Tim James va alla guerra

Non è LeBron. Si chiama Tim. Il cognome, James, è solo una delle tante cose che i due hanno (o hanno avuto) in comune. Tim, come LeBron, è stato una stella del basket liceale americano. Come lui si è guadagnato fama nazionale, prima ancora di metter piede nella NBA. Nella Lega dei sogni c’è arrivato dalla porta principale, il Draft NBA, scelto al primo giro. Pure la maglia, oggi, finisce per unirli, da quando LeBron indossa quella dei Miami Heat, la squadra che è stata di Tim.

Il parallelismo poi continua, spostandosi dalle storie personali dei due ai linguaggi che le raccontano, linguaggi di due mondi diversi, lontani, separati – che solo la storia di Tim ha unito. Sono le parole a suggerirlo, da quelle che rendono l’idea anche se tradotte nella nostra lingua (“battaglia”, “sfida”, “avversario”, “matricola”) a quelle che vanno lasciate così come sono. Tipo “draft”, appunto, che segna l’ingresso nella NBA ma anche l’arruolamento nell’esercito. O tipo “shoot”, che è “tirare” ma anche “sparare”. Esercito. Sparare. Ecco il mondo a cui appartiene oggi Tim James, giocatore NBA in una vita precedente, oggi soldato con una missione in Iraq di 12 mesi già alle spalle, un presente che lo vede di base a Fort Hood, nel Texas, e un domani probabilmente in missione in Afghanistan, l’obiettivo per cui si sta addestrando. Volava in prima classe; oggi si muove coi mezzi militari. Passava da un hotel a 5 stelle all’altro; oggi divide una camerata coi suoi colleghi. Guadagnava milioni; oggi prende 2.600 dollari al mese. Da una sigla di tre lettere, NBA (National Basketball Association), è passato a una di quattro, ODIN (Osservare, Decifrare, Identificare, Neutralizzare), dal nome della sua task force irachena.

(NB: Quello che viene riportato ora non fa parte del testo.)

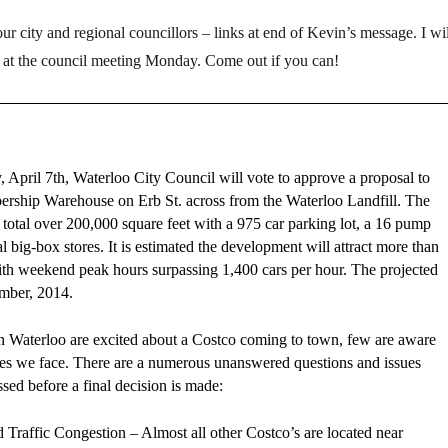
r city and regional councillors – links at end of Kevin’s message. I wil
 at the council meeting Monday. Come out if you can!
April 7th, Waterloo City Council will vote to approve a proposal to
rship Warehouse on Erb St. across from the Waterloo Landfill. The
to total over 200,000 square feet with a 975 car parking lot, a 16 pump
al big-box stores. It is estimated the development will attract more than
ith weekend peak hours surpassing 1,400 cars per hour. The projected
mber, 2014.
 Waterloo are excited about a Costco coming to town, few are aware
ssues we face. There are a numerous unanswered questions and issues
ssed before a final decision is made:
 Traffic Congestion – Almost all other Costco’s are located near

A Miami – con quegli Heat oggi di LeBron – lui ha giocato solo 4 partite, da matricola. In totale, nella NBA, poche di più (43). Ma guai a pensare che sia passato inosservato. Uno degli attuali compagni di squadra di LeBron, Udonis Haslem, indossa la maglia degli Heat n°40 in suo onore: “Se sei cresciuto a Miami, Tim era qualcuno che seguivi”. Un altro, James Jones, lo considera “un fratello maggiore: uno che è riuscito a fare, prima di me, tutto quello che io stavo cercando di fare”. L’esempio, l’ammirazione, è ancora più grande oggi. Perché il basket è sport di cambi di direzione, certo, ma quello fatto da Tim James non ha precedenti. E se ce li ha, non sono incoraggianti. Pat Tillman, safety per gli Arizona Cardinals nella NFL, aveva mollato tutto per arruolarsi, finendo pure lui in Afghanistan. Dove a finire, però, era stata anche la sua vita, stroncata dal fuoco amico nel 2004. Stessa destinazione, destini diversi, l’augurio che si può fare a Tim James. “Paura? Certo. Di come una guerra ti può cambiare. E di non tornare più indietro. La sentiamo tutti, chiunque indossi una divisa”. Non più quella di una squadra NBA.

Mauro Bevacqua

Nato a Milano, nel 1973, fa il giornalista, dirige il mensile Rivista Ufficiale NBA e guarda con interesse al mondo (sportivo, americano, ma non solo).